In over 170 years of Grand National history, the race has been declared void by the Jockey Club only once.

In 1993, an estimated 300 million people were watching the race either at Aintree itself or on live television. Over £75 million had been placed in bets.

There was confusion with anti-race protestors at the first fence on the track before the race which didn't help matters. But much worse was to come. After an initial false start, there was a second, but the recall flag was not waved.

Sadly, just nine of the 39 riders understood it was a false start, and the others set off without realising.

Eleven riders completed the first circuit before pulling up as they became aware of the mistake.
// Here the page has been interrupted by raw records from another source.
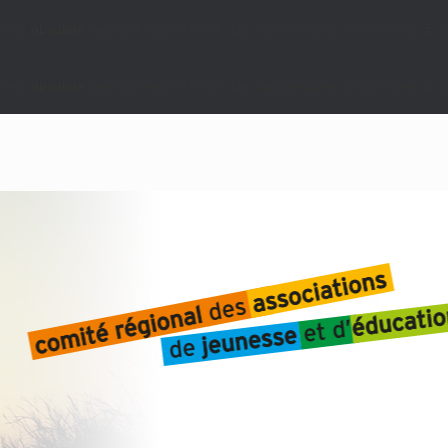
i est
obsolète
depuis la version 6.9.0 ! Les commentaires conditionnels IE so
i est
obsolète
depuis la version 6.9.0 ! Les commentaires conditionnels IE so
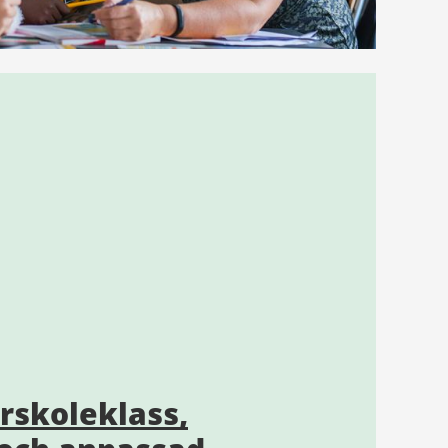
örskoleklass,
But seven riders completed the race, ignoring the shouts of the crowd and the officials waving flags to get them to stop.

Apparently some of the jockeys had mistaken the officials as another group of protestors causing further disruption. Trained by Jenny Pitman and ridden by John White, Esha Ness was the first horse to finish the National that never was.

Just a few years later in 1997, a suspected IRA bomb threat meant that the Grand National had to be postponed for two days. Two warnings with recognised IRA code-words were received before the jockeys had mounted. The bomb warning led to the largest ever evacuation of a sporting event as 60,000 people were evacuated from Aintree and 100 horses had to be left unattended for four hours.

Suny Bay's stable lad, Phil Sharp, initially left with the mass evacuation, but came back to water and care for the horses until they were retrieved later. Police carried out two controlled explosions at Aintree that day. The 1997 Grand National was re-run on 7 April, with jockey Tony Dobbin winning by an emphatic 25 lengths on Lord Gyllene.

Fortunately, these are the only two unscheduled blips in Grand National racing history. Otherwise the race has run year after year since 1839, even continuing through World War One, with three races taking place at Gatwick Racecourse, an old course that has since become part of Gatwick Airport - though during the second world war, the Grand National was officially suspended from 1941-45.

The draw of the Grand National is it's inherent unpredictability, one never knows exactly what will be instore for the next one.